Since her son’s birth, Markeya’s biggest struggle has been getting enough sleep (a frequent complaint of new parents!). Dealing with sleep deprivation has been challenging, but since her assistantship allows for flexible hours and working from home, she’s been able to catch up on sleep while her son is napping. Childcare has also been an issue that Markeya has struggled with, although the flexibility in her assistantship duties has helped: “Since I'm mostly working from home and full-time childcare can be expensive, our son is home with me most of the time. We have a couple different regular babysitters that we love, but there have been a couple times when something happens so that we suddenly don't have anyone who can watch him when I have a meeting or need to collect data or something. It's only caused problems a few times; so far the people I work with have been very understanding.”


Plan ahead

For those considering starting a family in graduate school, Markeya recommends planning – and lots of it. If you can, before becoming pregnant, Markeya suggests thinking through the typical progression of your program and your career plans to determine the best time for you to have a child. One thing to consider is when you think you might have a more flexible schedule. For some, this might mean thinking about when you might have fewer classes or responsibilities or more support at home to help. Markeya noted that she and her husband “both felt that it would be best for us if I was at the dissertation-only stage when we had our first baby, and I feel like it was a good choice for us.” Although she would have liked to have had the baby in the summer when she had fewer research responsibilities, the flexibility of being dissertation-only allowed her to start a family now.

Work ahead

Markeya also notes that planning and working ahead before the baby arrives is highly beneficial. With deadlines for conferences and manuscript revisions falling within a couple weeks of her due date, she imposed a timeline to complete those projects well in advance, so that if the baby came early, she would have taken care of the work she needed to do and the rest of her team wouldn’t be blindsided by last minute duties. By working ahead, she was also able to avoid the stress of meeting project deadlines adding to the stress of preparing for the baby’s arrival.


Finally, Markeya advises communicating with your mentors and colleagues early and often, so that they’re aware of your plans and can accommodate your needs. Although she had a plan for how she was going to keep up with her work and how long she was going to take off after the baby was born, she recognizes that she didn’t share her plans with the faculty members she worked with until late in her pregnancy.
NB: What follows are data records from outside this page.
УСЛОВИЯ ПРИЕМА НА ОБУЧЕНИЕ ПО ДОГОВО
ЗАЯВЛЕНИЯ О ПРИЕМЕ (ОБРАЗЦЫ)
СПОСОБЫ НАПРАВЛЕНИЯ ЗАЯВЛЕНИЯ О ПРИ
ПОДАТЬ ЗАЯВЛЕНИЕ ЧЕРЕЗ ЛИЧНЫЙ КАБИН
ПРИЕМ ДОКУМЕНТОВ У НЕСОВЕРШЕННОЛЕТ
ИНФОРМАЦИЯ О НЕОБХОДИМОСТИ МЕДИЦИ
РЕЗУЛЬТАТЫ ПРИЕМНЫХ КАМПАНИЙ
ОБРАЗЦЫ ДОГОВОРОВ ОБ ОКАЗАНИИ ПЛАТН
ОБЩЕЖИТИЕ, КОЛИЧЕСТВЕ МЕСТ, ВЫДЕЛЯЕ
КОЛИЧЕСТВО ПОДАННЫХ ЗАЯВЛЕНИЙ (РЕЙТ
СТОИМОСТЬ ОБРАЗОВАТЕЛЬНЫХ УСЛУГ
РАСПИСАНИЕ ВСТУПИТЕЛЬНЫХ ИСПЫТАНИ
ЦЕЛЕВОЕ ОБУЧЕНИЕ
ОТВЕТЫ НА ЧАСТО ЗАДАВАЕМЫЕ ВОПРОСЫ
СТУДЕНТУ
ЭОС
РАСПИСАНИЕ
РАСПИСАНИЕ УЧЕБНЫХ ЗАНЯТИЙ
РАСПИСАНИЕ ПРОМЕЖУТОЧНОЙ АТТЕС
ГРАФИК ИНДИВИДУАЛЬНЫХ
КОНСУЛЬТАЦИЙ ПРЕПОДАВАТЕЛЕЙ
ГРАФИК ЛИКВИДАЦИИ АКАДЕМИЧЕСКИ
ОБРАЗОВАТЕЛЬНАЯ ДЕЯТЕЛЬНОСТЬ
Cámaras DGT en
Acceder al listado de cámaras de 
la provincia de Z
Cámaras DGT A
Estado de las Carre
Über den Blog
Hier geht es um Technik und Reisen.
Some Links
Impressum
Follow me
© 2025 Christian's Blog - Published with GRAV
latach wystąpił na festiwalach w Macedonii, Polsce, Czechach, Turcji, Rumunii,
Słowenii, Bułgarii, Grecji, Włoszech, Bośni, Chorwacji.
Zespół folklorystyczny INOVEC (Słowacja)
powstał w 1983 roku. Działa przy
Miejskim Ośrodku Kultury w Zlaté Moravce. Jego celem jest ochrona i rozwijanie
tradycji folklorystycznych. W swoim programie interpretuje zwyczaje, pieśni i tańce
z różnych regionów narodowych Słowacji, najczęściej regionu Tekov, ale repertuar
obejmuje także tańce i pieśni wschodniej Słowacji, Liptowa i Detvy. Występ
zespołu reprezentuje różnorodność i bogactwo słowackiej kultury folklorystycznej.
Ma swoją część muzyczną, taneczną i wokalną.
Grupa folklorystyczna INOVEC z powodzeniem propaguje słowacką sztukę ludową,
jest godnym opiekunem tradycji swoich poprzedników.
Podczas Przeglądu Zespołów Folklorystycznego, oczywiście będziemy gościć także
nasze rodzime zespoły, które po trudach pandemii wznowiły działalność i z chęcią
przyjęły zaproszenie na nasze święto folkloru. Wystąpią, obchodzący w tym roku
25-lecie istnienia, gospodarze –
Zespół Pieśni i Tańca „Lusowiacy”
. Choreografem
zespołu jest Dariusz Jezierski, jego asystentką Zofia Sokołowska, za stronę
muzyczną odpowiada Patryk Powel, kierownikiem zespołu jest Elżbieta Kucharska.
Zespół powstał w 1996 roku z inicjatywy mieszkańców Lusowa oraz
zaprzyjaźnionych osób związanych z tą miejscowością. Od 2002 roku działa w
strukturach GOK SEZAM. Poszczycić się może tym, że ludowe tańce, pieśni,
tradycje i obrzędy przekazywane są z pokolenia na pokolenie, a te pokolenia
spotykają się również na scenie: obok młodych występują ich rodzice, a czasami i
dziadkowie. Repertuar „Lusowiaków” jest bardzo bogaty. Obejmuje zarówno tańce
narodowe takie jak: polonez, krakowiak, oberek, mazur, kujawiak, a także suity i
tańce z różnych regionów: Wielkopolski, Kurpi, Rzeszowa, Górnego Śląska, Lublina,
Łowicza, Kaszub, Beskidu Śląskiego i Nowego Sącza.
If faculty members and colleagues are aware of your plans earlier in your pregnancy, they can help you set goals and anticipate obstacles, as well as accommodate any needs you may have during the course of your pregnancy (e.g., Skyping into meetings, adjusting assignment due dates, etc.).


On-campus resources are available for pregnant and parenting students. For nursing mothers, the University provides a number of lactation rooms spread across both City and East Campuses. Small refrigerators can also be borrowed free of charge from University Housing for the purpose of milk storage. On-campus, full-time childcare for children 6 weeks to five years old is available at the UNL Children’s Center, while the Ruth Staples Child Development Lab offers educational programs for children 18 months through five years old.

Pregnant and parenting students often have difficulty balancing academic or research duties with family responsibilities. The University encourages faculty members and supervisors to be flexible and accommodating for these students, so it’s important that you let your mentors and colleagues know that family responsibilities may keep you from attending class or working in lab during certain times. It may also be beneficial to ask professors for a schedule of assignments, so that you can work ahead or otherwise integrate them into your busy schedule. Time management skills are essential for new moms and parenting students; Graduate Studies provides tips on how to more effectively manage your time on our website.